# 課題:
延長機能の解説によると、カーテンウォールを延長するときに使うコマンドは何ですか。

# 抜粋本文:
VisualARQ3 では、いくつかの新機能が実装されています。本記事では、建築モデルの編集をより直感的かつ効率的に行うための「延長 (Extend)」機能についてご紹介します。
主な特徴
VisualARQ3から実装された「延長」機能は、壁、カーテンウォールまたは柱などを他のジオメトリに合わせて上下方向に延ばし、自動的に形状を調整するものです。形状が複雑に交差する建築モデルでも、正確な接続(拡張)を簡単に実現できる点が、この機能の大きな特徴です。

操作手順
コマンドとしては、壁の場合は vaWallExtend、カーテンウォールの場合は vaCurtainWallExtend、柱の場合は vaColumnExtend を使用します。

操作は非常にシンプルです。たとえば、延長したい壁を選択します。次に、延長の方向(上または下)を指定し、延長先となるジオメトリを選択します。すると、指定した方向に壁が延長され、対象のジオメトリに自動で接続されます。また水平(または垂直)の延長矢印を使用することでも、他のオブジェクトに接続することができます。

活用例とそのメリット
この延長機能は、特に屋根や階段のように断面形状が一定でない建築要素との接続に強みを発揮します。たとえば、傾斜屋根に合わせて壁を正確にカットしたり、床の高低差に合わせて壁の下端を延長することで、上下方向のジオメトリと自然に接続させることができます。これにより、従来のように手動でトリムやブーリアン操作を行う手間が大きく軽減されます。また、設計変更が生じた際にも、延長先のジオメトリに応じて再びコマンドを実行することで、素早くモデルを調整することができます。
本機能の最大の利点は、BIMモデルとしての一貫性を維持しながら、Rhino特有の高いモデリング自由度を実現できる点にあります。建築設計においては、形状の自由度とデータの構造化との両立が常に課題とされていますが、その点においても本機能は非常に有用です。

延長(Extend)機能は、Rhino×VisualARQによる建築モデリングにおいて、構成部材同士の接続を自動化し、作業効率とモデルの一貫性を高めるための非常に有効なツールです。複雑な形状に対応しながらも、操作はシンプルで直感的ですので、ぜひご活用ください。

# 掲載一覧:
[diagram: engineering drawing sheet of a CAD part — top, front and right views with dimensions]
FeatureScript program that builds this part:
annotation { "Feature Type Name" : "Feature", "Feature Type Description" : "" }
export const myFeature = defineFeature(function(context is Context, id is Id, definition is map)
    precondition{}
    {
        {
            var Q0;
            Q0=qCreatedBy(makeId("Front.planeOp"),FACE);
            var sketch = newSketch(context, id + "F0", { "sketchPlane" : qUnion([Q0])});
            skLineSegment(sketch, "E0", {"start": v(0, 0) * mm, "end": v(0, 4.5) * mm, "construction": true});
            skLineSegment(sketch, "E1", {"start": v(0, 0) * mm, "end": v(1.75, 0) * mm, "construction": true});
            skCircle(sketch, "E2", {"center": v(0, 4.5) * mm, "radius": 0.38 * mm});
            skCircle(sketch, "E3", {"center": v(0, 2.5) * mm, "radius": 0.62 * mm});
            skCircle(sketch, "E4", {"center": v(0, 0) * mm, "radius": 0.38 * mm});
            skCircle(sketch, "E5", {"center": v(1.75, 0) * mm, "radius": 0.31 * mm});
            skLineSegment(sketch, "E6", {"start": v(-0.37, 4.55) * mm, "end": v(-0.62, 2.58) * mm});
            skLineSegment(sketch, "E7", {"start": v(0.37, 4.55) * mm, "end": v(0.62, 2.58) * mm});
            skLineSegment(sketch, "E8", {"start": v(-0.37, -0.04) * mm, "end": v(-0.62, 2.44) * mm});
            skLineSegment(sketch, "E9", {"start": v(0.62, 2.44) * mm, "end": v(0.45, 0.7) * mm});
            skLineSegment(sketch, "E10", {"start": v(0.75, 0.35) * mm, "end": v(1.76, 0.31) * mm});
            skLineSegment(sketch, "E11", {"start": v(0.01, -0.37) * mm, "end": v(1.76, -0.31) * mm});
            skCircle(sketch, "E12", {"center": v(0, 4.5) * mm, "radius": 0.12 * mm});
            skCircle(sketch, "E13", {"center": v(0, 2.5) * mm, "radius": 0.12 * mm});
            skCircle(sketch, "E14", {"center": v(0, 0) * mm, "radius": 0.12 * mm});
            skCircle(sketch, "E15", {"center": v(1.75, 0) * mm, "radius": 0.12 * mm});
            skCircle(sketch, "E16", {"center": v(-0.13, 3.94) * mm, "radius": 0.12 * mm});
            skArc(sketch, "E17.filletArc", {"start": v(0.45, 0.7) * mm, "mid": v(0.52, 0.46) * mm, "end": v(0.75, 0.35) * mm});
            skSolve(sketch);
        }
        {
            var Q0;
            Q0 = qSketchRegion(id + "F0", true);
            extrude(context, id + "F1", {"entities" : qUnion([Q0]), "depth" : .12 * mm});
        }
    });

# 回答:
vaCurtainWallExtend です。